_Texte proposé_.
□ □ □ □
Des changements hydrologiques majeurs dans les Andes tropicales pendant la déglaciation : quand les glaciers deviennent des pluviomètres

volcan Tunupa englacé il y a 15 500 (vue d’artiste), © Édouard Mazaré
En reconstruisant, à l’aide d’une méthode inédite, une carte des paléoprécipitations qui se sont produites dans les Andes tropicales il y a 15 500 ans, une équipe internationale [1] est parvenue à comprendre les processus atmosphériques à l’œuvre dans les modifications abruptes du cycle de l’eau tropical en Amérique du Sud.
Comparaison des paysages de l’Altiplano au centre du Salar de Uyuni : Haut : le lac Tauca et le volcan Tunupa englacé il y a 15 500 (vue d’artiste, © Édouard Mazaré). Bas : le paysage actuel du Salar de Uyuni (© Pierre-Henri Blard)

À l’échelle plurimillénaire, le climat terrestre a connu d’importantes fluctuations naturelles, notamment depuis la fin de la dernière période glaciaire, entre 20 000 ans et 10 000 avant notre ère. Les archives climatiques issues des sédiments océaniques et les calottes polaires indiquent notamment que, pendant cette déglaciation, les températures ont connu des oscillations drastiques et abruptes dans l’hémisphère nord et, dans une moindre mesure, dans les tropiques. La répartition et l’intensité des précipitations semblent aussi avoir été affectées par ces oscillations. Ces changements climatiques sont probablement pilotés par les variations de la circulation océanique et la taille des calottes de glace continentales, mais il reste à comprendre comment ces réorganisations du climat sont propagées sur les continents, et comment elles modifient la circulation atmosphérique.
□ □ □ □
_Problèmes et exercices_.
(A) Recopiez le passage du texte sur les Andes tropicales qui commence aux mots « Des changements hydrologiques » et s'arrête après « (© Pierre-Henri Blard) ».
(B) Présentez sous forme de tableau Markdown, avec les colonnes « Numéro » et « Contenu », les lignes des entrées allant de celle qui contient « The document lists, after » jusqu'à celle qui contient « 0.118948, 0.989007, 0.321898]] », ces deux lignes comprises et les lignes vides exclues. Ne faites figurer aucune image dans la réponse.

_Données à analyser_.
□ □ □ □
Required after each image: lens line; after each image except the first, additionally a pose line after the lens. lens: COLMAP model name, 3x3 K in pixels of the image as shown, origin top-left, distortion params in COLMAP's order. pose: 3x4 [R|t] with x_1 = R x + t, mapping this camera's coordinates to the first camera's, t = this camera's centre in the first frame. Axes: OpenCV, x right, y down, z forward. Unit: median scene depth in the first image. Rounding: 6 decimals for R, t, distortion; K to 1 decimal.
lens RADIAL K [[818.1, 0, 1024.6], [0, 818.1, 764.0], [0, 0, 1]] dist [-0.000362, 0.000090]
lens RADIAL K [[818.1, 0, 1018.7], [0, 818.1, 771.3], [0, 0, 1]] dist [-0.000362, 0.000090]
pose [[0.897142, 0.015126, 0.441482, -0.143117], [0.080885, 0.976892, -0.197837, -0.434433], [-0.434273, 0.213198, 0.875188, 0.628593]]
□ □ □ □
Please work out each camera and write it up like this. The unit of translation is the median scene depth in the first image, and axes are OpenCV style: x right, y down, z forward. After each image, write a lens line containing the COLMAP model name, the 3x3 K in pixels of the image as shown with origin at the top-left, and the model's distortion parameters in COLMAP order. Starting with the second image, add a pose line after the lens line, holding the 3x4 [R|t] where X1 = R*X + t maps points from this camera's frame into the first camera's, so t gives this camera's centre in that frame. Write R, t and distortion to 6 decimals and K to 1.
□ □ □ □
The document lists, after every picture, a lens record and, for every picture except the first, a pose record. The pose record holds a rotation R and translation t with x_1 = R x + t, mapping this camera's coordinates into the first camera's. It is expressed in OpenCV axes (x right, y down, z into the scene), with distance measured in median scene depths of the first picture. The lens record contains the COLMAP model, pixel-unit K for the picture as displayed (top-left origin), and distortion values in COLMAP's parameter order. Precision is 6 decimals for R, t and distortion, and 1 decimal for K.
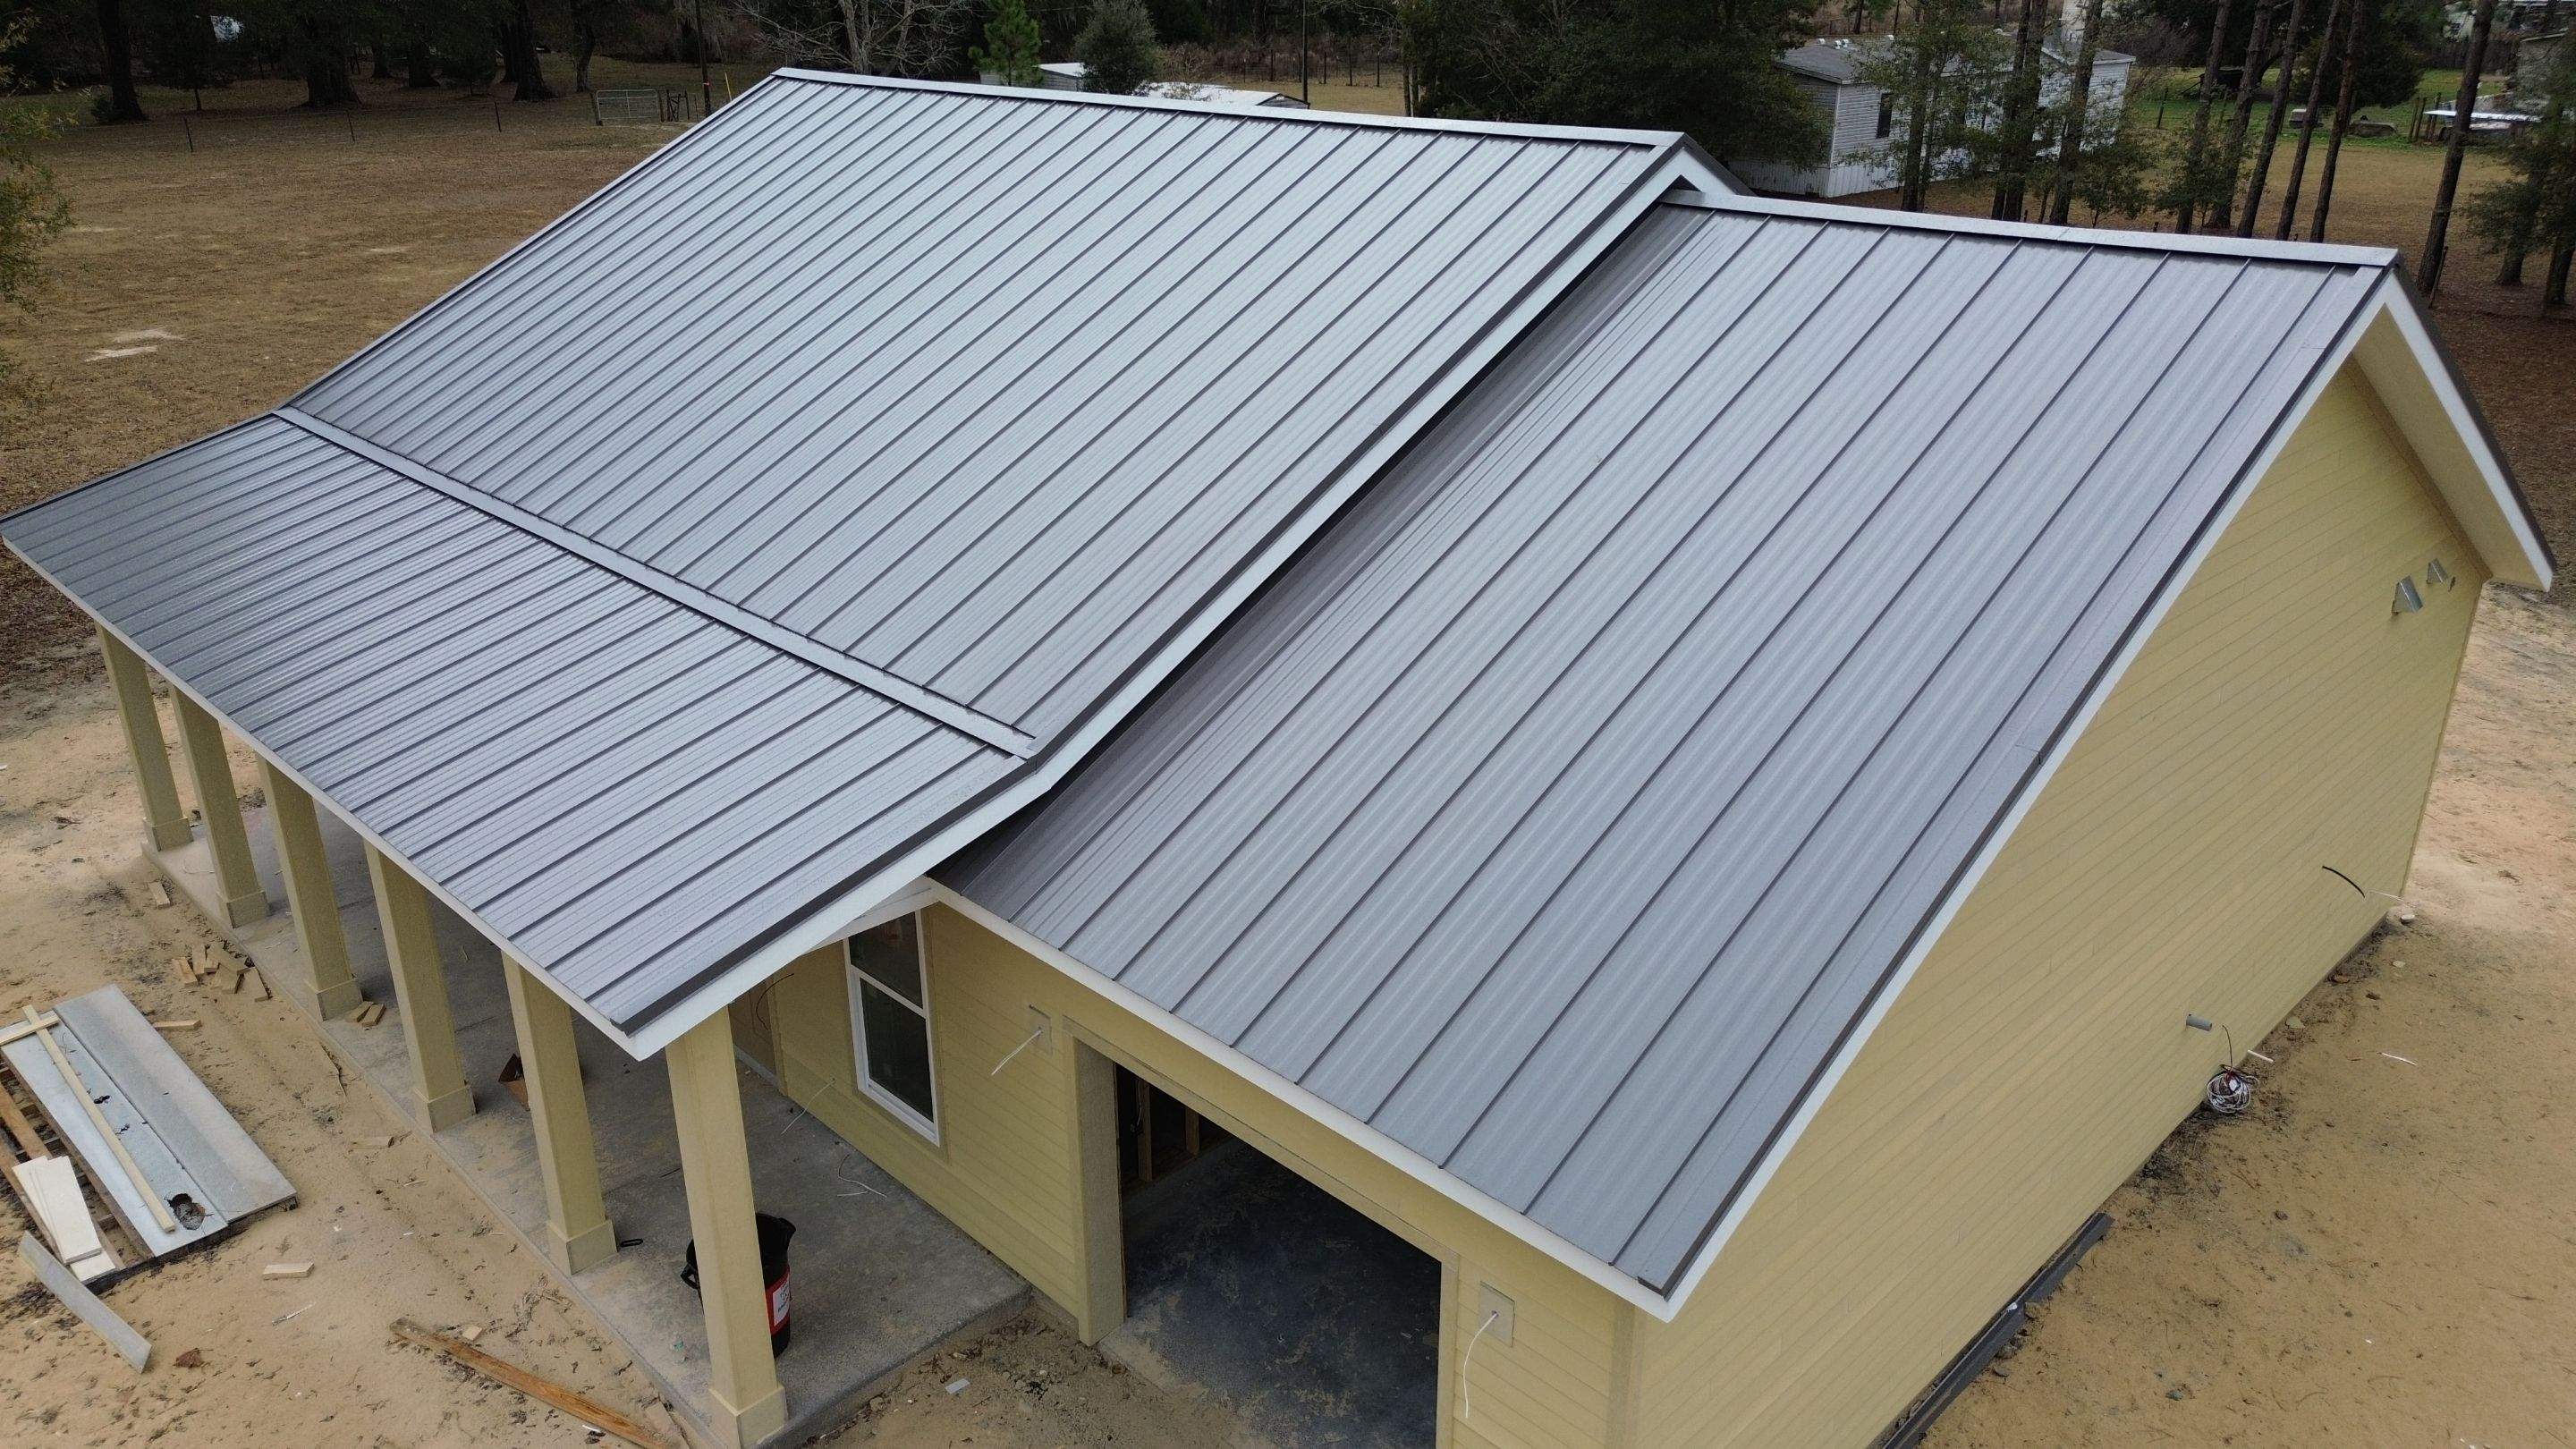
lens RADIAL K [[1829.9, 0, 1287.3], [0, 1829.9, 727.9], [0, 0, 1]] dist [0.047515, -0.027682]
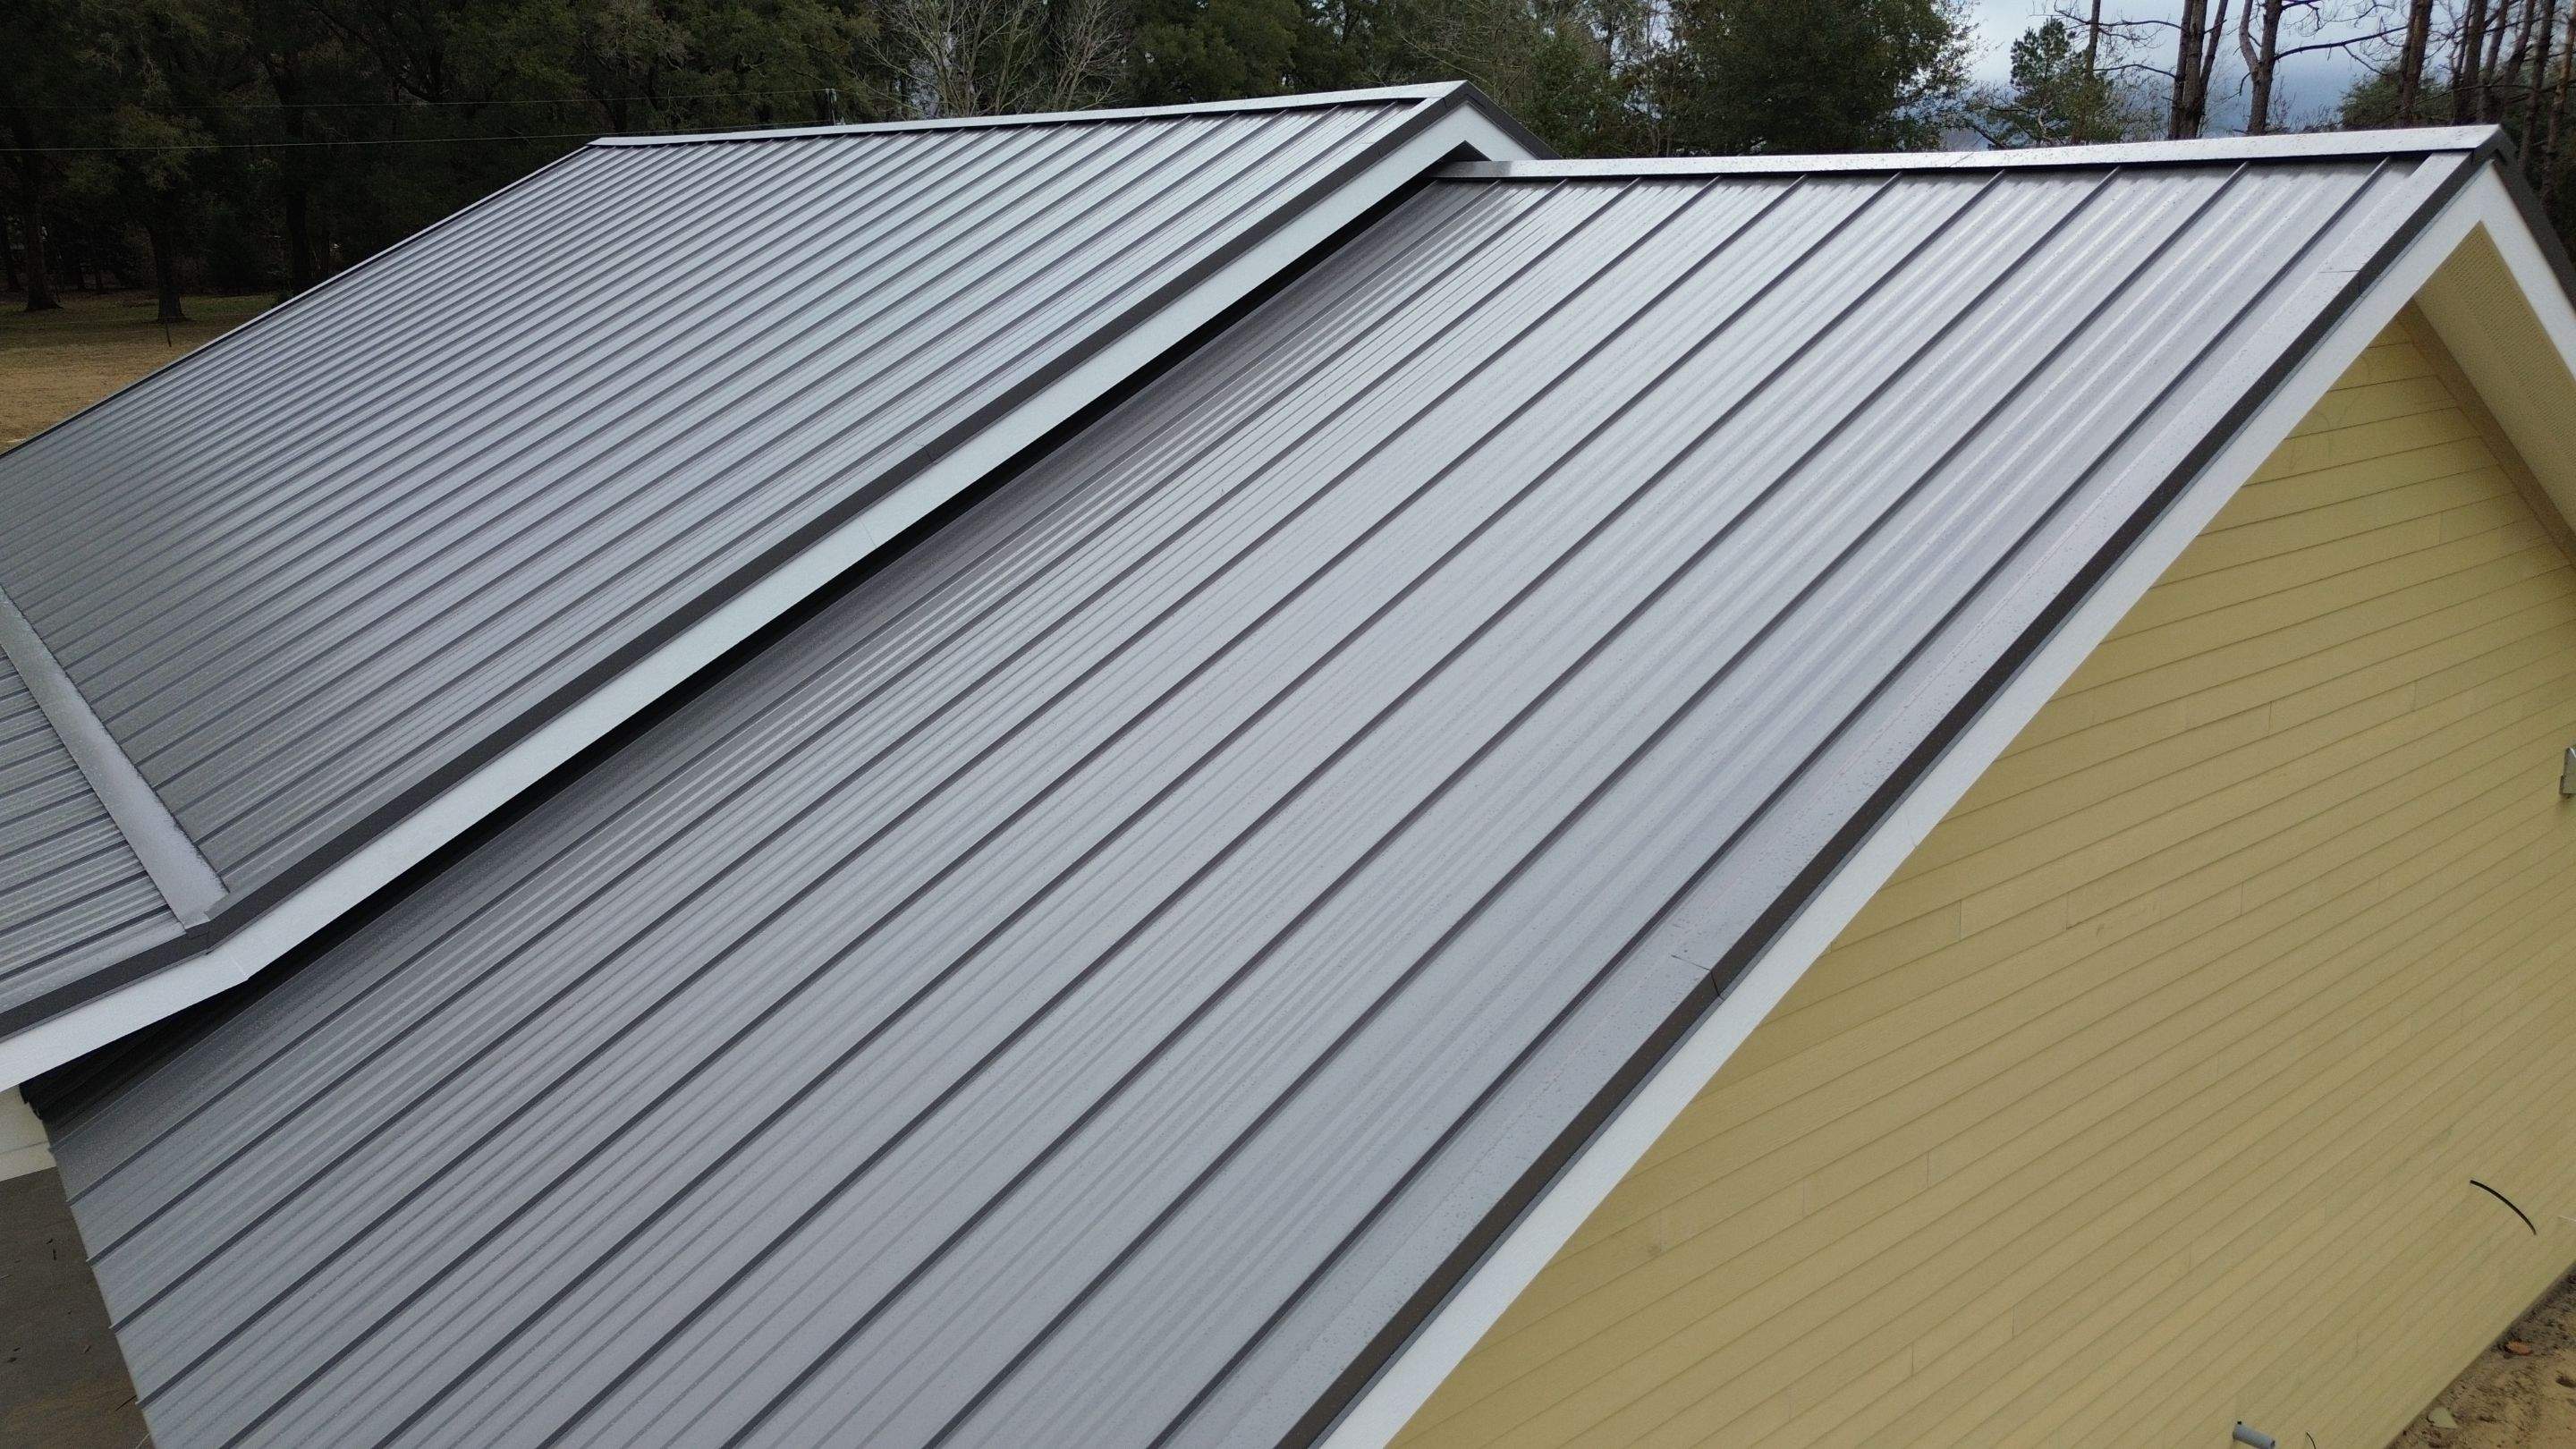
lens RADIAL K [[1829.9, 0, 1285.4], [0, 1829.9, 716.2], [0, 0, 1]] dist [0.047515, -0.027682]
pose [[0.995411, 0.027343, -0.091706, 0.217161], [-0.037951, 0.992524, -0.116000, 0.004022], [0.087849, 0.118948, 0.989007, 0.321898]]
□ □ □ □
_Réponses numérotées_.
(A)
Des changements hydrologiques majeurs dans les Andes tropicales pendant la déglaciation : quand les glaciers deviennent des pluviomètres

volcan Tunupa englacé il y a 15 500 (vue d’artiste), © Édouard Mazaré
En reconstruisant, à l’aide d’une méthode inédite, une carte des paléoprécipitations qui se sont produites dans les Andes tropicales il y a 15 500 ans, une équipe internationale [1] est parvenue à comprendre les processus atmosphériques à l’œuvre dans les modifications abruptes du cycle de l’eau tropical en Amérique du Sud.
Comparaison des paysages de l’Altiplano au centre du Salar de Uyuni : Haut : le lac Tauca et le volcan Tunupa englacé il y a 15 500 (vue d’artiste, © Édouard Mazaré). Bas : le paysage actuel du Salar de Uyuni (© Pierre-Henri Blard)

(B)
| Numéro | Contenu |
|---|---|
| 1 | The document lists, after every picture, a lens record and, for every picture except the first, a pose record. The pose record holds a rotation R and translation t with x_1 = R x + t, mapping this camera's coordinates into the first camera's. It is expressed in OpenCV axes (x right, y down, z into the scene), with distance measured in median scene depths of the first picture. The lens record contains the COLMAP model, pixel-unit K for the picture as displayed (top-left origin), and distortion values in COLMAP's parameter order. Precision is 6 decimals for R, t and distortion, and 1 decimal for K. |
| 2 | lens RADIAL K [[1829.9, 0, 1287.3], [0, 1829.9, 727.9], [0, 0, 1]] dist [0.047515, -0.027682] |
| 3 | lens RADIAL K [[1829.9, 0, 1285.4], [0, 1829.9, 716.2], [0, 0, 1]] dist [0.047515, -0.027682] |
| 4 | pose [[0.995411, 0.027343, -0.091706, 0.217161], [-0.037951, 0.992524, -0.116000, 0.004022], [0.087849, 0.118948, 0.989007, 0.321898]] |